GDCM - Of your relatives that had heart problems, were they 1) overweight? 2( did they eat a lot of cheese, ice cream, beef, bread, sweets, margarine, processed foods such as chips etc?
3) Did they eat FRESH vegetables and fruits? 4) Did they stretch and walk outside daily?

I am 76, and take no meds. But I make sacrifices to have good health. I had to give up coffee and anything containing caffeine which eliminated fast and irregular heartbeat, , most dairy, eat very little processed, no canned fruits and veggies, few sweets. I stretch a bit and walk daily up and down steep hills.

My goal is to live in good health, and God willing a long life, but without pacemaker, stents, meds and not spending my life in and out of doctor's offices and hospitals. Reflect on your habits and those of your relatives to see if there are changes you can make and possibly not need those scary treatments that benefit the docs and drug companies, but may or may not help you. If you follow the habits of the average American, it is not an enjoyable path.

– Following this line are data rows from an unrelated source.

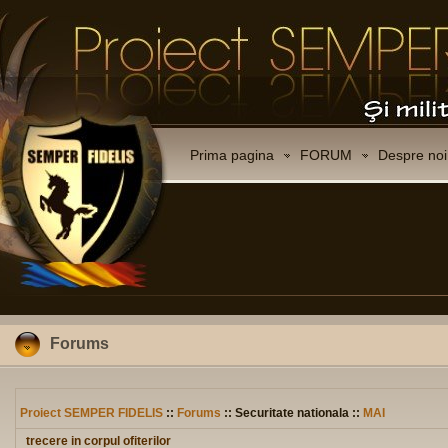
Prima pagina
FORUM
Despre noi
Forums
Proiect SEMPER FIDELIS
::
Forums
:: Securitate nationala ::
MAI
trecere in corpul ofiterilor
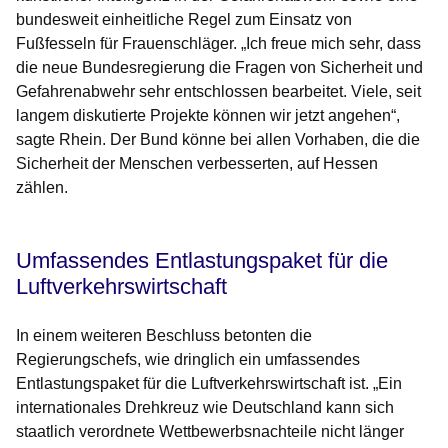
bundesweit einheitliche Regel zum Einsatz von
Fußfesseln für Frauenschläger. „Ich freue mich sehr, dass
die neue Bundesregierung die Fragen von Sicherheit und
Gefahrenabwehr sehr entschlossen bearbeitet. Viele, seit
langem diskutierte Projekte können wir jetzt angehen“,
sagte Rhein. Der Bund könne bei allen Vorhaben, die die
Sicherheit der Menschen verbesserten, auf Hessen
zählen.
Umfassendes Entlastungspaket für die
Luftverkehrswirtschaft
In einem weiteren Beschluss betonten die
Regierungschefs, wie dringlich ein umfassendes
Entlastungspaket für die Luftverkehrswirtschaft ist. „Ein
internationales Drehkreuz wie Deutschland kann sich
staatlich verordnete Wettbewerbsnachteile nicht länger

72M. I've had AFib for at least ten years and probably longer. I recorded six episodes in 2016 lasting one to 8 hours. The number of episodes grew gradually, and the length of each episode also grew, which is the common path for AFib. In 2024 I had 59 episodes, each lasting 20+ hours. I was never on Eliquis until this year. I started Metropol late in 2024 after an ER visit. Finally, I got tired of living like this and had a PF ablation in Feb 2025. I had to go on Eliquis to have this procedure. The procedure was pain-free and caused me absolutely no issues. I got up and felt like nothing had been done. I wish I had done the procedure long ago. I'm still on Eliquis and will likely be forever due to my CHADS score. I've had eight episodes since the procedure, one lasting about five hours and the rest lasting minutes. They said I might still have some "transient" AFib for up to three months (to May 20, 2025). I've been AFib free now for over a month, and I've been pushing my exercise and lifting more and more (a trigger). Heading out to have a few beers this afternoon (another trigger).